Repeat the data that follows verbatim. Images are not part of the copy.

---------- The input ----------

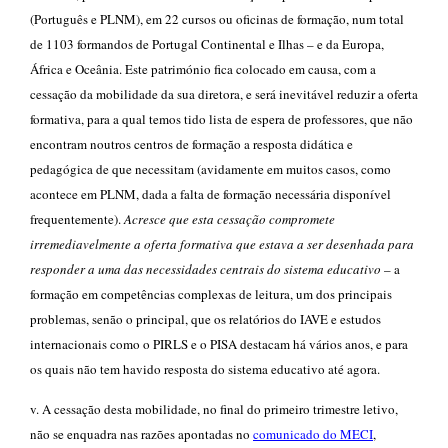
(Português e PLNM), em 22 cursos ou oficinas de formação, num total
de 1103 formandos de Portugal Continental e Ilhas – e da Europa,
África e Oceânia. Este património fica colocado em causa, com a
cessação da mobilidade da sua diretora, e será inevitável reduzir a oferta
formativa, para a qual temos tido lista de espera de professores, que não
encontram noutros centros de formação a resposta didática e
pedagógica de que necessitam (avidamente em muitos casos, como
acontece em PLNM, dada a falta de formação necessária disponível
frequentemente).
Acresce que esta cessação compromete
irremediavelmente a oferta formativa que estava a ser desenhada para
responder a uma das necessidades centrais do sistema educativo
– a
formação em competências complexas de leitura, um dos principais
problemas, senão o principal, que os relatórios do IAVE e estudos
internacionais como o PIRLS e o PISA destacam há vários anos, e para
os quais não tem havido resposta do sistema educativo até agora.
v. A cessação desta mobilidade, no final do primeiro trimestre letivo,
não se enquadra nas razões apontadas no
comunicado
d
o MECI
,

----------

### [Exercise response]
(Português e PLNM), em 22 cursos ou oficinas de formação, num total
de 1103 formandos de Portugal Continental e Ilhas – e da Europa,
África e Oceânia. Este património fica colocado em causa, com a
cessação da mobilidade da sua diretora, e será inevitável reduzir a oferta
formativa, para a qual temos tido lista de espera de professores, que não
encontram noutros centros de formação a resposta didática e
pedagógica de que necessitam (avidamente em muitos casos, como
acontece em PLNM, dada a falta de formação necessária disponível
frequentemente).
Acresce que esta cessação compromete
irremediavelmente a oferta formativa que estava a ser desenhada para
responder a uma das necessidades centrais do sistema educativo
– a
formação em competências complexas de leitura, um dos principais
problemas, senão o principal, que os relatórios do IAVE e estudos
internacionais como o PIRLS e o PISA destacam há vários anos, e para
os quais não tem havido resposta do sistema educativo até agora.
v. A cessação desta mobilidade, no final do primeiro trimestre letivo,
não se enquadra nas razões apontadas no
comunicado
d
o MECI
,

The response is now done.